There was "heavy shelling of Khaldiyah, Hamidiyah and Old Homs neighbourhoods by the regime's army, and explosions shook the whole city," the Local Coordination Committees said.

The Syrian Observatory for Human Rights, a Britain-based monitoring group, said in a statement that four civilians were killed by security force fire in the Homs area.

Three, including an infant, died in Homs itself, while the fourth - a young girl - was killed in Rastan by heavy machinegun fire. The Observatory also said a member of the security forces was killed in Homs city.

In the central Hama region to the north, the monitoring group said army shelling killed five civilians in the Murk and Latamna districts.

And in the southern town of Nawa, tanks entered the main streets, and heavy clashes broke out between regime forces and deserters, said the Observatory and the LCC, the main opposition activist group in Syria. Three soldiers and eight rebel fighters were reportedly killed.

LCC activist Luai Rushod in Nawa spoke of "a large number of defections by soldiers in the southern part of Nawa, followed by clashes and troops committing barbaric murders."

Nawa is in the southern Daraa province, where the popular uprising against President Bashar Al Assad's iron-fisted rule erupted in March 2011. Monitors say at least 9,100 people have been killed since then.

The Observatory said an explosion hit a bridge in the Daraa region of Lajat, where many army deserters are thought to be.
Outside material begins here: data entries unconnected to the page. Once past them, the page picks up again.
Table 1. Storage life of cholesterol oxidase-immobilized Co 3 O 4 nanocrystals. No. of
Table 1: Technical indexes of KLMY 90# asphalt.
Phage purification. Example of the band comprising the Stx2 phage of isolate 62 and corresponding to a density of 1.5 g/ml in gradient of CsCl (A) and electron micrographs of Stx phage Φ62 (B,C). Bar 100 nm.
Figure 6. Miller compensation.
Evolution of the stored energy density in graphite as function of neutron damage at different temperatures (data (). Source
In the north, near the border with Turkey, rockets were fired into the town of Aazaz as helicopters flew overhead, the LCC said in a statement sent to AFP in Beirut.
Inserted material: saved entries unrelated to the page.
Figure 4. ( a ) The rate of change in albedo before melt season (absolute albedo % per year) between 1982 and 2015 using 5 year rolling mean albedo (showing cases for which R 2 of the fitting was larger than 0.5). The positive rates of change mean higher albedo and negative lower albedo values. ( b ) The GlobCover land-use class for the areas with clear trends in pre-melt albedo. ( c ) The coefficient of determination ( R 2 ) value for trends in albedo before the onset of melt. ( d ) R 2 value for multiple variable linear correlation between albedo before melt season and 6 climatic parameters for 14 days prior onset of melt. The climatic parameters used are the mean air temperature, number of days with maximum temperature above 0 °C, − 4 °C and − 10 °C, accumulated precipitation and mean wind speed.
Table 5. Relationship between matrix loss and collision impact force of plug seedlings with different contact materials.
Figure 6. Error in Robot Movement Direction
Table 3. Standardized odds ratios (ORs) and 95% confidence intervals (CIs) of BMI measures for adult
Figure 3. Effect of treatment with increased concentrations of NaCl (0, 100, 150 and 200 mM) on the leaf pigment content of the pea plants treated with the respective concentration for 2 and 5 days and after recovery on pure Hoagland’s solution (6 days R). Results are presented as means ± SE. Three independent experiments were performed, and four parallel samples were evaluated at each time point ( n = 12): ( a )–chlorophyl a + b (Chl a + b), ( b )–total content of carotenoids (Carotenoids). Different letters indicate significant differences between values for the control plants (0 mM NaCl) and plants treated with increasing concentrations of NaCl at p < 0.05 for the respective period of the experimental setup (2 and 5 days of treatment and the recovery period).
It added that rebel fighters of the Free Syrian Army blocked a highway used by the military for reinforcements and supplies to Aazaz, the scene of fierce clashes for the past few weeks.

Two deserters were killed in fighting in Aazaz with government forces using heavy machineguns and mortars, it said.
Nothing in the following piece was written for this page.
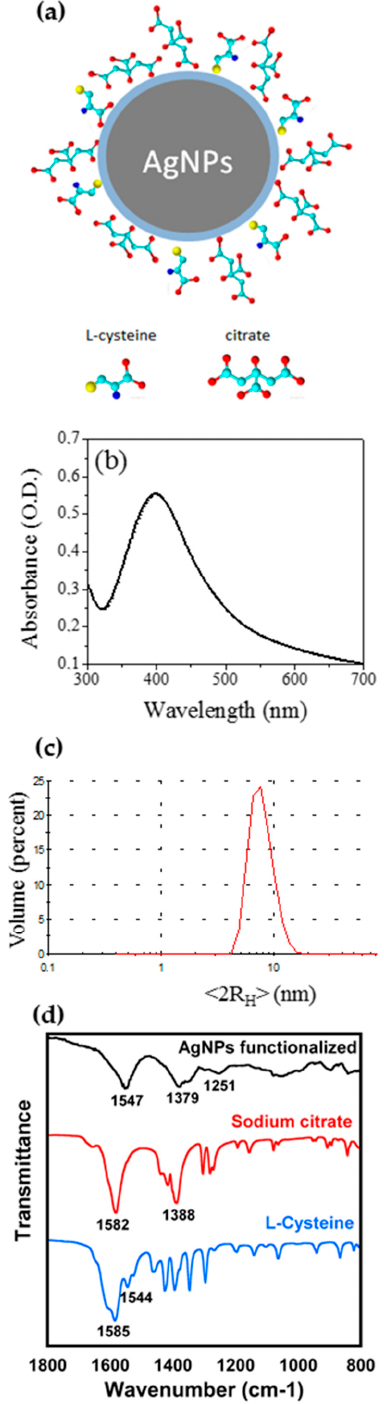
Figure 1. ( a ) Scheme of bifunctionalized hydrophilic silver nanoparticles (AgNPs); ( b ) UV-Vis spectrum in water of AgNPs, with local surface plasmon resonance (LSPR) band centred at 400 nm; ( c ) DLS measurements in water: < 2RH > = 8 ± 1 nm; ( d ) ATR-FTIR spectra of bifunctionalized AgNPs (Top) and the capping agents, Cit (Center), and L-cys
In the northwest province of Idlib, regime troops killed seven civilians, including three children, in the town of Saraqeb and in Kaframim village, where they torched the houses of dozens of fleeing rebels.

"Deserters have begun pulling out of Saraqeb," said the Observatory, which also reported fighting in the town of Ariha to the west.

Human Rights Watch on Sunday accused regime forces of using civilians as human shields to march in front of them as they advanced on opposition-controlled towns in Idlib.

"By using civilians as human shields, the Syrian army is showing blatant disregard for their safety," HRW emergencies researcher Ole Solvang said in a statement, urging the army to immediately halt "this abhorrent practice."

In Damascus province, rebels fired rocket-propelled grenades in a dawn attack on a military facility in Nabak, the Observatory said.

Mohammad Al Shami, an activist, said fighting erupted at night between soldiers and army deserters and continued into the early hours, including in Douma, a hot spot on the capital's northeastern outskirts, where a young man was killed, according to the Observatory.

Elsewhere, the official Sana news agency said that an "armed terrorist group" attacked a gas pipeline in the eastern region of Bir Al Jouf.

At least 28 civilians were killed across Syria on Saturday, including two women and two children in the central province of Homs, the Observatory said.

Sixteen soldiers and two deserters were also reportedly killed.

As the year-old conflict showed no signs of abating, rebel fighters set up a military council to unify their ranks and political opposition leaders called a meeting of all dissident groups to forge common objectives.

The latest violence came as UN-Arab League envoy Kofi Annan wrapped up and trip to Moscow to seek the vital backing of Russia, a key ally of the Syrian regime, for his plan to end the bloodshed.